Problem statement =
In the listing below, substitute "camera" for every "pose" and reproduce the lines with nothing else altered, omitting the pictures.

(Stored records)
+--

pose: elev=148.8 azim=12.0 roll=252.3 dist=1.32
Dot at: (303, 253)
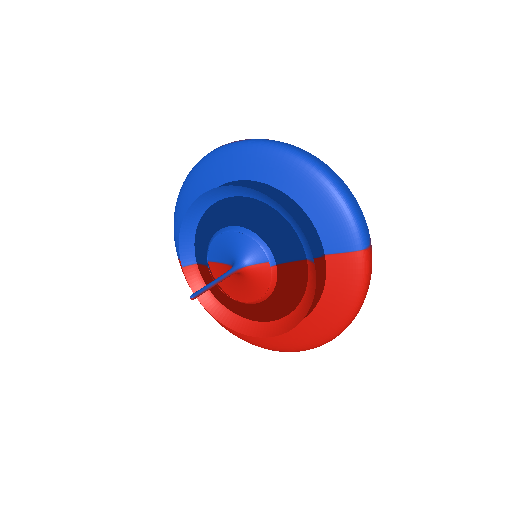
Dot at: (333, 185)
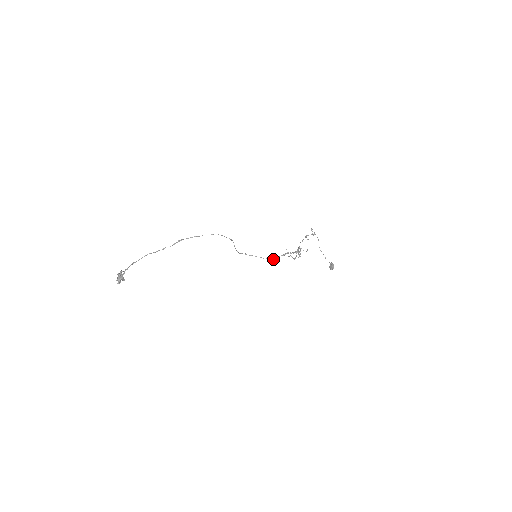
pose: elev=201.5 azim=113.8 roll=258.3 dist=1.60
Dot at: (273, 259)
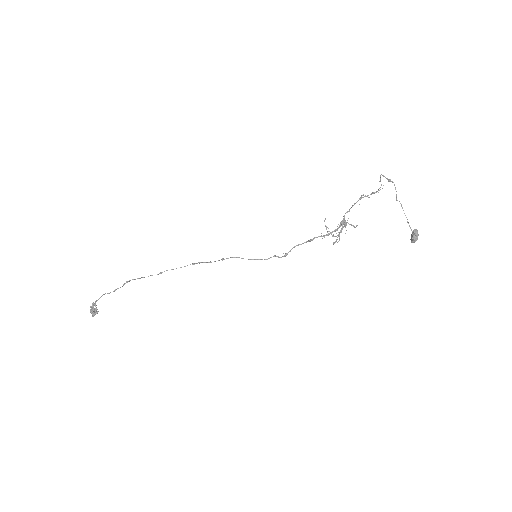
Dot at: (288, 252)
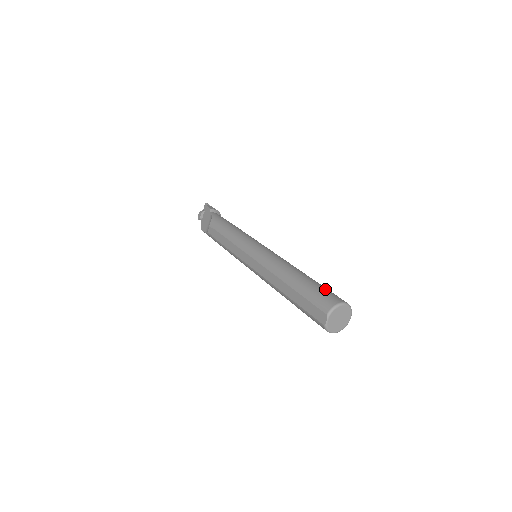
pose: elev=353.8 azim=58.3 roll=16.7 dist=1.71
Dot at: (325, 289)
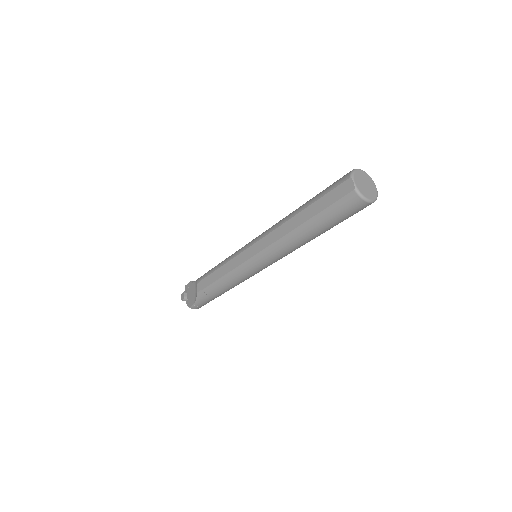
Dot at: occluded
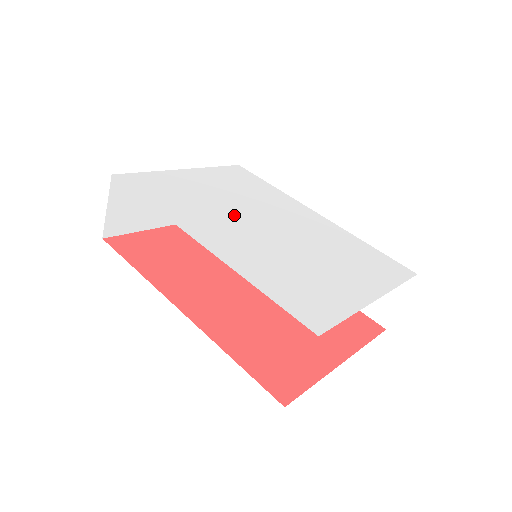
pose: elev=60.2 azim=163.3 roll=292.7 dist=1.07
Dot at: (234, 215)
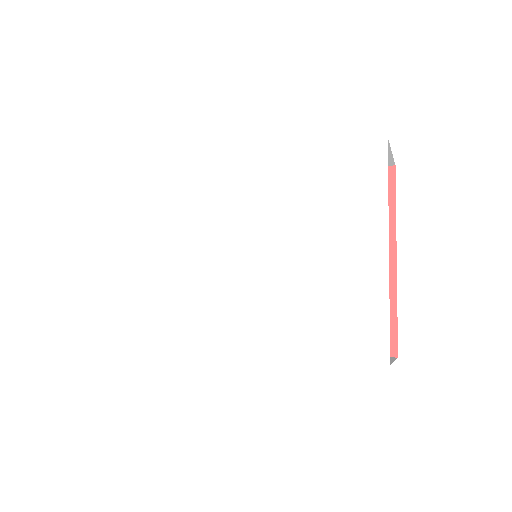
Dot at: (214, 274)
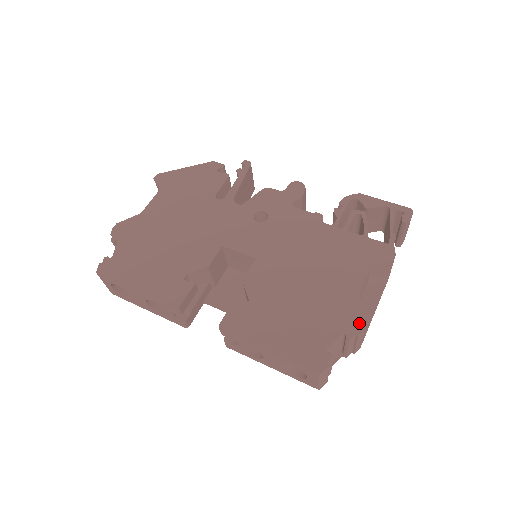
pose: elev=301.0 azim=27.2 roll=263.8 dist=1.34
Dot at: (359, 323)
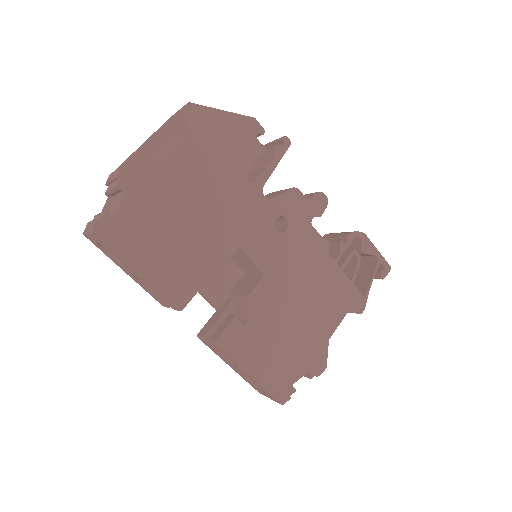
Dot at: (321, 366)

+--

Task solution =
camera: elev=148.8 azim=12.0 roll=252.3 dist=1.32
Dot at: (303, 253)
Dot at: (333, 185)
camera: elev=201.5 azim=113.8 roll=258.3 dist=1.60
Dot at: (273, 259)
Dot at: (288, 252)
camera: elev=353.8 azim=58.3 roll=16.7 dist=1.71
Dot at: (325, 289)
Dot at: occluded
camera: elev=60.2 azim=163.3 roll=292.7 dist=1.07
Dot at: (234, 215)
Dot at: (214, 274)
camera: elev=301.0 azim=27.2 roll=263.8 dist=1.34
Dot at: (359, 323)
Dot at: (321, 366)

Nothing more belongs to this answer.